» Records excerpted from a collection
::::

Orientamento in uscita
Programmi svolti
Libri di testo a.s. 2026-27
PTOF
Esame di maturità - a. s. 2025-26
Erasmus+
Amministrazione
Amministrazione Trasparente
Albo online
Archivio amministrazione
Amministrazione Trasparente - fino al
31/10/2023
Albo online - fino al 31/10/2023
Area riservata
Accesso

::::

» What you are asked to do
Express every line of the records above as a numbered list, and skip any blank lines.

» Result of the task
1. Orientamento in uscita
2. Programmi svolti
3. Libri di testo a.s. 2026-27
4. PTOF
5. Esame di maturità - a. s. 2025-26
6. Erasmus+
7. Amministrazione
8. Amministrazione Trasparente
9. Albo online
10. Archivio amministrazione
11. Amministrazione Trasparente - fino al
12. 31/10/2023
13. Albo online - fino al 31/10/2023
14. Area riservata
15. Accesso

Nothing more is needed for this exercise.